The
three whales of Greek Tragedy: Aeschylus, Sophocles, and Euripides, are
frequently lumped together, as if the three of them were inseparable triplets.
I confess that in my first acquaintance with these three, I lumped them
together too, and there was a good superficial reason for that. Let us read
Bertrand Russell’s momentous History of Western Philosophy to understand
this reason, capsulated in the following passage: “There
was at this time, in Athens (the Golden
Age of Pericles), an extraordinarily
large number of men of genius. The three great dramatists, Aeschylus,
Sophocles, and Euripides, all belong to the fifth century…” And, in
a different place, “Aeschylus was quickly followed
by Sophocles, and Sophocles by Euripides…”
No
wonder, therefore, that from the far distance of two and a half millennia, distance
becomes the primary identifying factor, unlike, say, the later times, when
people living at the same time and in the same country are judged by more
relevant criteria, like their creative credo and style, and, therefore, distinguished
more competently than in the case of the ancients.
To
be sure, Russell does make a distinction between the first two and the third in
the following manner:
“Aeschylus fought at Marathon and saw the battle of Salamis.

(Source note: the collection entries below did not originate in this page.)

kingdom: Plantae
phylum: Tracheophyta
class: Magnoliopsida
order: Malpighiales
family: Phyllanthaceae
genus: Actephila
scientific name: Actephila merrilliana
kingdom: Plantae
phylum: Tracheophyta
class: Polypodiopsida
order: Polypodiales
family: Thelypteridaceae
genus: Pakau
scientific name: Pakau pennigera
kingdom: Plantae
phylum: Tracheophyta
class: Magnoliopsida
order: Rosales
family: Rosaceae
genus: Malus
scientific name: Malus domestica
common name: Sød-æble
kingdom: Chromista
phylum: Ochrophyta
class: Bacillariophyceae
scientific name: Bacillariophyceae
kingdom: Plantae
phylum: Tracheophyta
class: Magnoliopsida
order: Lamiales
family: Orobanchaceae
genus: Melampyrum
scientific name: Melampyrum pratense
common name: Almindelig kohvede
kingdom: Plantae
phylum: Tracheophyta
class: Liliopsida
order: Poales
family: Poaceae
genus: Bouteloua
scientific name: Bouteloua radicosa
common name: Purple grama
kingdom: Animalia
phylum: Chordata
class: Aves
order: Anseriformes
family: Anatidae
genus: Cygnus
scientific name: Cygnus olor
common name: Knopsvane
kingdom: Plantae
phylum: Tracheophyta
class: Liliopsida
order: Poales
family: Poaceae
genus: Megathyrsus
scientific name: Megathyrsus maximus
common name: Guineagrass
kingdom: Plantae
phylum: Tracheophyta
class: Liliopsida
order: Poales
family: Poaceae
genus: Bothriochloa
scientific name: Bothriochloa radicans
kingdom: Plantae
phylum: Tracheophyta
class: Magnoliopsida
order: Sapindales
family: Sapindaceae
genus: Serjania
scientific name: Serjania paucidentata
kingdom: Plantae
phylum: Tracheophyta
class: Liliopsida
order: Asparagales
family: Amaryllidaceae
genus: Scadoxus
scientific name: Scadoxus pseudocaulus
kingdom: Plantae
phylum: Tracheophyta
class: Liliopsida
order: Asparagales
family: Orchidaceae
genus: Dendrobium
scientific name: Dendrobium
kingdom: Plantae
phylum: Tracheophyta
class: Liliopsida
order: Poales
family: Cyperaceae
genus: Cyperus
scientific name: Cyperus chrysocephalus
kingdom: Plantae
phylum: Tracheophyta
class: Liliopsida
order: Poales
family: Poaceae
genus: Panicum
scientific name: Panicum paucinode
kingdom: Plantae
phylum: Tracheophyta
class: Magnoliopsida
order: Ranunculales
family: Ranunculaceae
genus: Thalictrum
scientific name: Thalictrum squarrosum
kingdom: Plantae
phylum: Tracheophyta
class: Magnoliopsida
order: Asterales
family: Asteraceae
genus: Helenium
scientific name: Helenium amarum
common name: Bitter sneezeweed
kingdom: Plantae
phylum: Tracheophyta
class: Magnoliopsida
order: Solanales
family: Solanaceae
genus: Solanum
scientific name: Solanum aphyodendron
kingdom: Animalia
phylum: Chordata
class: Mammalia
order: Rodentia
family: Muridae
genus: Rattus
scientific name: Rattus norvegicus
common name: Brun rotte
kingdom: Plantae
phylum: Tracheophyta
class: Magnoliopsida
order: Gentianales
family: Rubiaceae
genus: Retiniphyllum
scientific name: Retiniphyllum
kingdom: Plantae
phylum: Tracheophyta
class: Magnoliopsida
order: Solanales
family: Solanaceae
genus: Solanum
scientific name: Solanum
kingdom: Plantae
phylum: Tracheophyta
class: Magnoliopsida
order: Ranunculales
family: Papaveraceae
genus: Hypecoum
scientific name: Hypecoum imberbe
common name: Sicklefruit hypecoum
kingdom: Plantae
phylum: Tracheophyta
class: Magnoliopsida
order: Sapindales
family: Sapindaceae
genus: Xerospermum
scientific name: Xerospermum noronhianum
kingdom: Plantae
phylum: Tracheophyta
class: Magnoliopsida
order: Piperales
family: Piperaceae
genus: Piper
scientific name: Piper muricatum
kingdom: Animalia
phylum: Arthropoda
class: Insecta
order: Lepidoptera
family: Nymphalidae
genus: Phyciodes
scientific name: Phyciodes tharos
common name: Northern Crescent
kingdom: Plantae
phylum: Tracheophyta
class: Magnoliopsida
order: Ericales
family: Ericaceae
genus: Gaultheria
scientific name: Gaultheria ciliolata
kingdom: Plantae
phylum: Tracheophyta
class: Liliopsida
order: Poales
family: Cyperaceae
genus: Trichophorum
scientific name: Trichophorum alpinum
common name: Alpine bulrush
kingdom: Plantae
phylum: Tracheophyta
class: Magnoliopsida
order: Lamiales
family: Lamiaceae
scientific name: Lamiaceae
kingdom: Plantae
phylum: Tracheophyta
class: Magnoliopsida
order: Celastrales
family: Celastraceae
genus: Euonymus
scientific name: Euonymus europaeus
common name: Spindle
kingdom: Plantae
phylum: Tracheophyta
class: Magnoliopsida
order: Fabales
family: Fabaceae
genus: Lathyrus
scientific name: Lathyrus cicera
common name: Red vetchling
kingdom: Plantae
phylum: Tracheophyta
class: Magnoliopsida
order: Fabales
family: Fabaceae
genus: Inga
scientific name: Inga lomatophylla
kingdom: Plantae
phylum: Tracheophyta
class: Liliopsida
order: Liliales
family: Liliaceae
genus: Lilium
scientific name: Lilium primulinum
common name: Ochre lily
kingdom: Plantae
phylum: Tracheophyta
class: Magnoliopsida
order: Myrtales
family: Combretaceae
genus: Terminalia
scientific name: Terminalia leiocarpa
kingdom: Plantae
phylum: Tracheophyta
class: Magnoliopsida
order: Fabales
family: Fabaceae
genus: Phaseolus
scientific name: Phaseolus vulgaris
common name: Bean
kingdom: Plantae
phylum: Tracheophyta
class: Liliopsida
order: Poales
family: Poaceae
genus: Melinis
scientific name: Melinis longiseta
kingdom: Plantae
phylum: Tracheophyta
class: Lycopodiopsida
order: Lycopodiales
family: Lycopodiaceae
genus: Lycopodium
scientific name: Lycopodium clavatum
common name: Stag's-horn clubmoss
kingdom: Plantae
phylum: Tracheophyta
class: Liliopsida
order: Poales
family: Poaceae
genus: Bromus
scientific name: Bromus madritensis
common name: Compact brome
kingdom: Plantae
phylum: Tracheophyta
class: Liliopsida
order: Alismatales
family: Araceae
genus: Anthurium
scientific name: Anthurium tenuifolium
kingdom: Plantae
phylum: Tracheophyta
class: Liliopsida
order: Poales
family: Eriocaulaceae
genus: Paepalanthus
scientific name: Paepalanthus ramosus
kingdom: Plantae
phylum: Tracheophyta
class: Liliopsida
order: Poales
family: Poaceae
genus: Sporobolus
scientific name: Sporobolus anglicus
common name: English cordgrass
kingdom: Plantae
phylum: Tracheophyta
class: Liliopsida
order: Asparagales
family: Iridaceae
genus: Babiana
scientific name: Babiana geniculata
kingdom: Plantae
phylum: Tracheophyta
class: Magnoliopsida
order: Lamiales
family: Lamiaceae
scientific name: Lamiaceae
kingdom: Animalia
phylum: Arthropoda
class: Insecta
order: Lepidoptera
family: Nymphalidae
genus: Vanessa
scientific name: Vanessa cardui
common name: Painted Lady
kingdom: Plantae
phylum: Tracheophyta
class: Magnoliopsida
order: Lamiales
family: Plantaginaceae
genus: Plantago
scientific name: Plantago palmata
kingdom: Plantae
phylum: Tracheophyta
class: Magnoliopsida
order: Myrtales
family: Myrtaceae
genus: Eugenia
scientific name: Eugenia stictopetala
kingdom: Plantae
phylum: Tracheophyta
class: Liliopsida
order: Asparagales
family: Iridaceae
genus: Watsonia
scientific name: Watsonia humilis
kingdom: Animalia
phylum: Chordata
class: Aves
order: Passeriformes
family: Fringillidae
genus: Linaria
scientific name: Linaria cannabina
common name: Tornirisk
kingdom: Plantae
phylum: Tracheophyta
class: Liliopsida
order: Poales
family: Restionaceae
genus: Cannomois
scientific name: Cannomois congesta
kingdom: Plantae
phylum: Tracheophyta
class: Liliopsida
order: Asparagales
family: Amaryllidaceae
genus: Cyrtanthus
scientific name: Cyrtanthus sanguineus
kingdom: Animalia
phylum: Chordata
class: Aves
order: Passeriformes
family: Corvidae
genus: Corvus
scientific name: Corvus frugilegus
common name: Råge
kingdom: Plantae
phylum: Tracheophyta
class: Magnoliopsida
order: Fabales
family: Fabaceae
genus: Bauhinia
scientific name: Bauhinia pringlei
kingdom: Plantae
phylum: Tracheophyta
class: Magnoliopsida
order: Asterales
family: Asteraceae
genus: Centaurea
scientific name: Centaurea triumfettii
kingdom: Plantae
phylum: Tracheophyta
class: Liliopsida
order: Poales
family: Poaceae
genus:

Sophocles was still religiously orthodox. But Euripides was influenced by
Protagoras and by the free-thinking spirit of the time, and so his treatment of
the myths is skeptical and subversive…”
Not
only that, we may add. Both Aeschylus and Sophocles seem to be completely
divorced from the reality of everyday life, while Euripides exudes it in his
plays. The only reason why we may not see the difference between them so easily
is once again the great distance between us and them, which makes their
everyday life barely distinguishable from the lives of the gods and the heroes
of Greek mythology.
Incidentally,
there is an anecdote about Sophocles in Plato’s Politeia, which
emphasizes Sophocles’s depth of alienation from his contemporary reality. One
may look upon it as a joke about his old age, but clearly, it is much more than
that, being a statement about the detached quality of his creative talent as
such:
“Someone asked Sophocles, ‘How do you feel now about sex? Are
you still able to have a woman?’ And he replied, ‘Hush, man! Most gladly am I
rid of it all, as though I’d escaped from a mad and savage master.’”
Having
made all the points I wanted to make I am furthermore directing my reader to
Nietzsche’s masterful discussion of these three great whales of Greek tragedy
in his Die Geburt der Tragödie, which can be found in toto either in
print, or on the Internet (e. g. on Nietzschesource.org), and also in selective excerpts
in my specific Nietzsche entries, still to come.